CVE-2024-21409: 
vulnerability analysis and mitigation

A remote code execution vulnerability (CVE-2024-21409) affects .NET, .NET Framework, and Visual Studio. The vulnerability was disclosed on April 9, 2024, impacting multiple versions of .NET Framework (3.5, 4.6.2, 4.7, 4.7.1, 4.7.2, 4.8) and .NET versions 6.0 prior to 6.0.29, 7.0 prior to 7.0.18, and 8.0 prior to 8.0.4 (NVD, Microsoft Advisory).

The vulnerability has been assigned a CVSS v3.1 base score of 7.3 (HIGH) with the vector string CVSS:3.1/AV:L/AC:L/PR:L/UI:R/S:U/C:H/I:H/A:H. Microsoft has classified this as a Use After Free (CWE-416) vulnerability (NVD).

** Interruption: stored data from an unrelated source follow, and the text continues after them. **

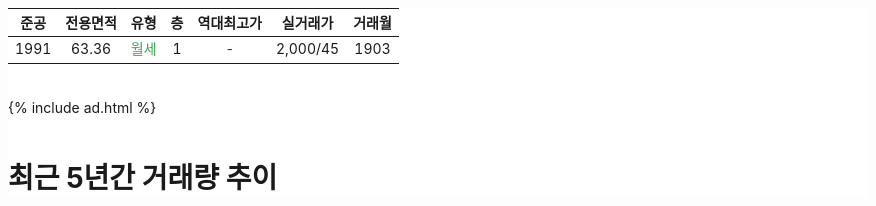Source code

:|준공|전용면적|유형|층|역대최고가|실거래가|거래월|
|:---:|:---:|:---:|:---:|:---:|:---:|:---:|
|1991|63.36|<span style="color:#34a853">월세</span>|1|<span style="color:#444444">-</span>|2,000/45|1903|


<br>
{% include ad.html %}
<br>

# 최근 5년간 거래량 추이


<div style="width:100%;">
    <canvas id="deal_progress" height="200"></canvas>
</div>

<script>
new Chart(document.getElementById("deal_progress"), {
    type: 'line',
    data: {
        labels: ['201404','201405','201406','201407','201408','201409','201410','201411','201412','201501','201502','201503','201504','201505','201506','201507','201508','201509','201510','201511','201512','201601','201602','201603','201604','201605','201606','201607','201608','201609','201610','201611','201612','201701','201702','201703','201704','201705','201706','201707','201708','201709','201710','201711','201712','201801','201802','201803','201804','201805','201806','201807','201808','201809','201810','201811','201812','201901','201902','201903','201904'],
        datasets: [{
            label: '매매',
            pointRadius: 1,
            data: [47, 51, 42, 37, 40, 64, 49, 48, 52, 77, 58, 139, 75, 77, 83, 65, 55, 65, 82, 52, 30, 37, 41, 66, 36, 57, 66, 53, 64, 56, 76, 31, 26, 22, 39, 44, 38, 56, 62, 85, 31, 66, 38, 27, 41, 53, 107, 107, 64, 69, 45, 34, 86, 65, 47, 26, 28, 14, 20, 26, 10],
            borderColor: "rgba(255, 201, 14, 1)",
            backgroundColor: "rgba(255, 201, 14, 0.5)",
            fill: false,
            lineTension: 0
        },{
            label: '전월세',
            pointRadius: 1,
            data: [91, 69, 62, 70, 60, 75, 96, 77, 76, 109, 89, 111, 90, 63, 68, 68, 61, 65, 76, 55, 46, 52, 68, 78, 62, 60, 66, 46, 71, 74, 86, 57, 71, 54, 86, 72, 70, 55, 59, 61, 61, 78, 57, 57, 45, 80, 50, 65, 69, 54, 44, 41, 41, 47, 35, 45, 46, 63, 53, 50, 21],
            borderColor: "rgba(0, 141, 185, 1)",
            backgroundColor: "rgba(0, 141, 185, 0.5)",
            fill: false,
            lineTension: 0
        }
        ]
    },
    options: {
        responsive: true,
        title: {
            display: false
        },
        tooltips: {
            mode: 'index',
            intersect: false
        },
        hover: {
            mode: 'nearest',
            intersect: true
        },
        scales: {
            xAxes: [{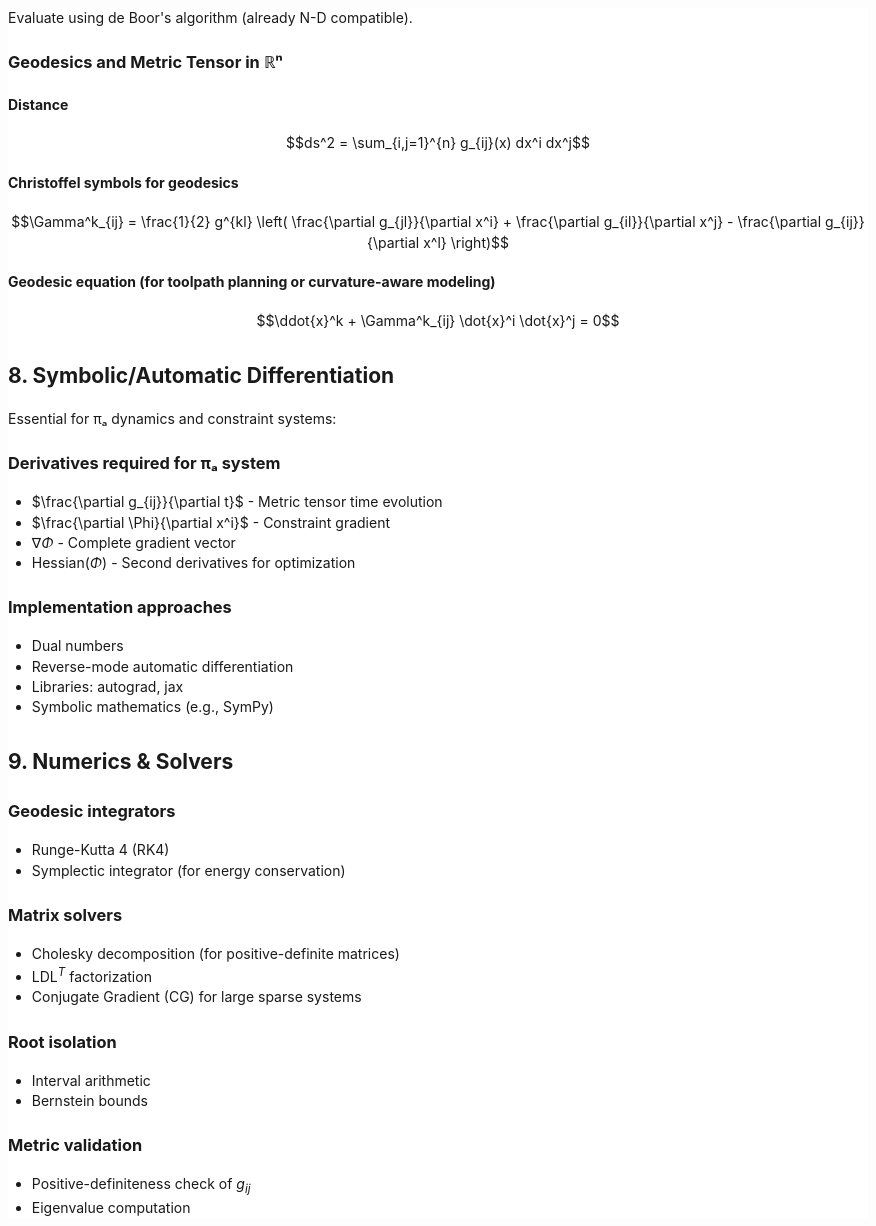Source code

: Evaluate using de Boor's algorithm (already N-D compatible).

### Geodesics and Metric Tensor in ℝⁿ

#### Distance
$$ds^2 = \sum_{i,j=1}^{n} g_{ij}(x) dx^i dx^j$$

#### Christoffel symbols for geodesics
$$\Gamma^k_{ij} = \frac{1}{2} g^{kl} \left( \frac{\partial g_{jl}}{\partial x^i} + \frac{\partial g_{il}}{\partial x^j} - \frac{\partial g_{ij}}{\partial x^l} \right)$$

#### Geodesic equation (for toolpath planning or curvature-aware modeling)
$$\ddot{x}^k + \Gamma^k_{ij} \dot{x}^i \dot{x}^j = 0$$

## 8. Symbolic/Automatic Differentiation

Essential for πₐ dynamics and constraint systems:

### Derivatives required for πₐ system
- $\frac{\partial g_{ij}}{\partial t}$ - Metric tensor time evolution
- $\frac{\partial \Phi}{\partial x^i}$ - Constraint gradient
- $\nabla\Phi$ - Complete gradient vector
- Hessian$(\Phi)$ - Second derivatives for optimization

### Implementation approaches
- Dual numbers
- Reverse-mode automatic differentiation
- Libraries: autograd, jax
- Symbolic mathematics (e.g., SymPy)

## 9. Numerics & Solvers

### Geodesic integrators
- Runge-Kutta 4 (RK4)
- Symplectic integrator (for energy conservation)

### Matrix solvers
- Cholesky decomposition (for positive-definite matrices)
- LDL$^T$ factorization
- Conjugate Gradient (CG) for large sparse systems

### Root isolation
- Interval arithmetic
- Bernstein bounds

### Metric validation
- Positive-definiteness check of $g_{ij}$
- Eigenvalue computation
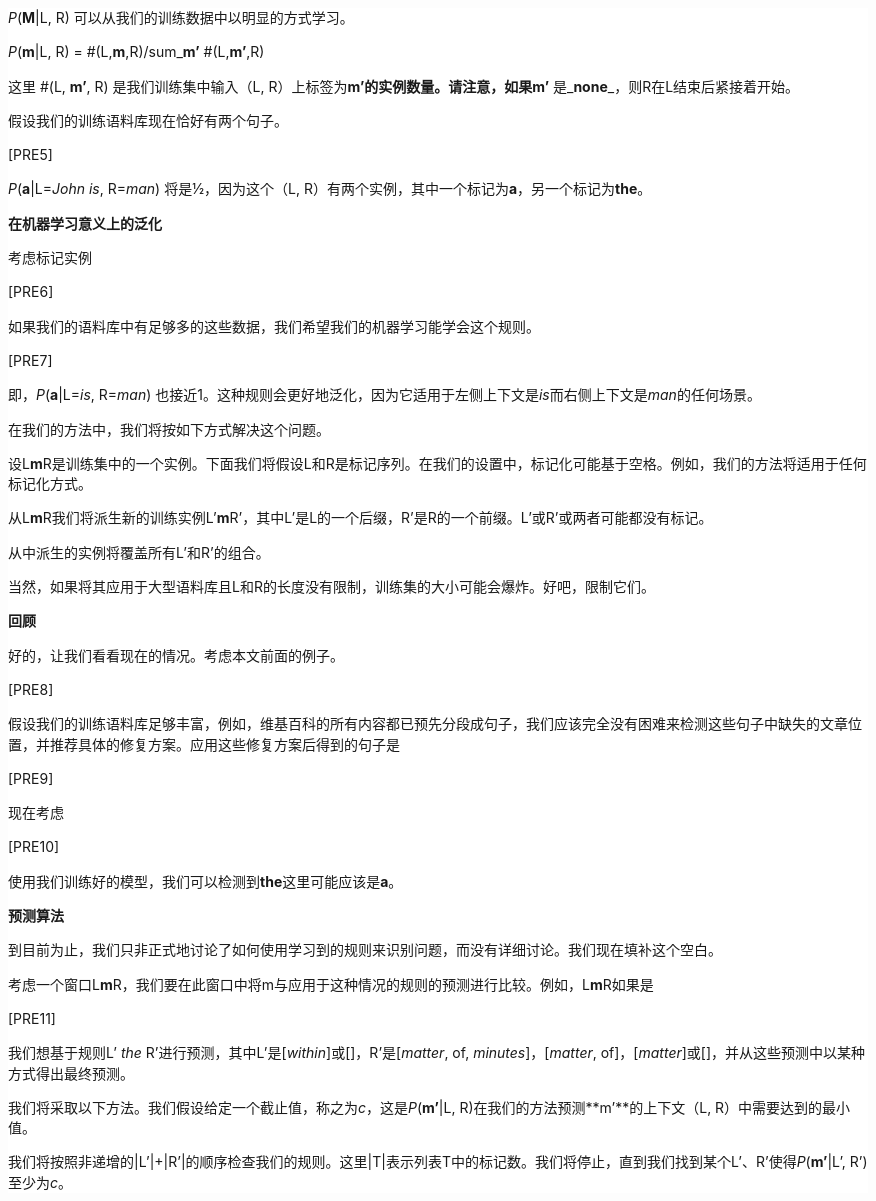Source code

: *P*(**M**|L, R) 可以从我们的训练数据中以明显的方式学习。

*P*(**m**|L, R) = #(L,**m**,R)/sum_**m’** #(L,**m’**,R)

这里 #(L, **m’**, R) 是我们训练集中输入（L, R）上标签为**m’**的实例数量。请注意，如果**m’** 是_**none**_，则R在L结束后紧接着开始。

假设我们的训练语料库现在恰好有两个句子。

[PRE5]

*P*(**a**|L=*John is*, R=*man*) 将是½，因为这个（L, R）有两个实例，其中一个标记为**a**，另一个标记为**the**。

**在机器学习意义上的泛化**

考虑标记实例

[PRE6]

如果我们的语料库中有足够多的这些数据，我们希望我们的机器学习能学会这个规则。

[PRE7]

即，*P*(**a**|L=*is*, R=*man*) 也接近1。这种规则会更好地泛化，因为它适用于左侧上下文是*is*而右侧上下文是*man*的任何场景。

在我们的方法中，我们将按如下方式解决这个问题。

设L**m**R是训练集中的一个实例。下面我们将假设L和R是标记序列。在我们的设置中，标记化可能基于空格。例如，我们的方法将适用于任何标记化方式。

从L**m**R我们将派生新的训练实例L’**m**R’，其中L’是L的一个后缀，R’是R的一个前缀。L’或R’或两者可能都没有标记。

从中派生的实例将覆盖所有L’和R’的组合。

当然，如果将其应用于大型语料库且L和R的长度没有限制，训练集的大小可能会爆炸。好吧，限制它们。

**回顾**

好的，让我们看看现在的情况。考虑本文前面的例子。

[PRE8]

假设我们的训练语料库足够丰富，例如，维基百科的所有内容都已预先分段成句子，我们应该完全没有困难来检测这些句子中缺失的文章位置，并推荐具体的修复方案。应用这些修复方案后得到的句子是

[PRE9]

现在考虑

[PRE10]

使用我们训练好的模型，我们可以检测到**the**这里可能应该是**a**。

**预测算法**

到目前为止，我们只非正式地讨论了如何使用学习到的规则来识别问题，而没有详细讨论。我们现在填补这个空白。

考虑一个窗口L**m**R，我们要在此窗口中将m与应用于这种情况的规则的预测进行比较。例如，L**m**R如果是

[PRE11]

我们想基于规则L’ _the_ R’进行预测，其中L’是[*within*]或[]，R’是[*matter*, of, *minutes*]，[*matter*, of]，[*matter*]或[]，并从这些预测中以某种方式得出最终预测。

我们将采取以下方法。我们假设给定一个截止值，称之为*c*，这是*P*(**m’**|L, R)在我们的方法预测**m’**的上下文（L, R）中需要达到的最小值。

我们将按照非递增的|L’|+|R’|的顺序检查我们的规则。这里|T|表示列表T中的标记数。我们将停止，直到我们找到某个L’、R’使得*P*(**m’**|L’, R’)至少为*c*。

Successful exploitation of this vulnerability could lead to disclosure of sensitive information, addition or modification of data, or Denial of Service (DoS) (NetApp Advisory).

Microsoft has released security updates to address this vulnerability. Users should install the latest security updates through Windows Update or download them directly from the Microsoft Update Catalog. For .NET Framework 4.6, 4.6.1, 4.6.2, 4.7, 4.7.1, and 4.7.2, the d3dcompiler_47.dll update must be installed before applying the security update (Microsoft Support).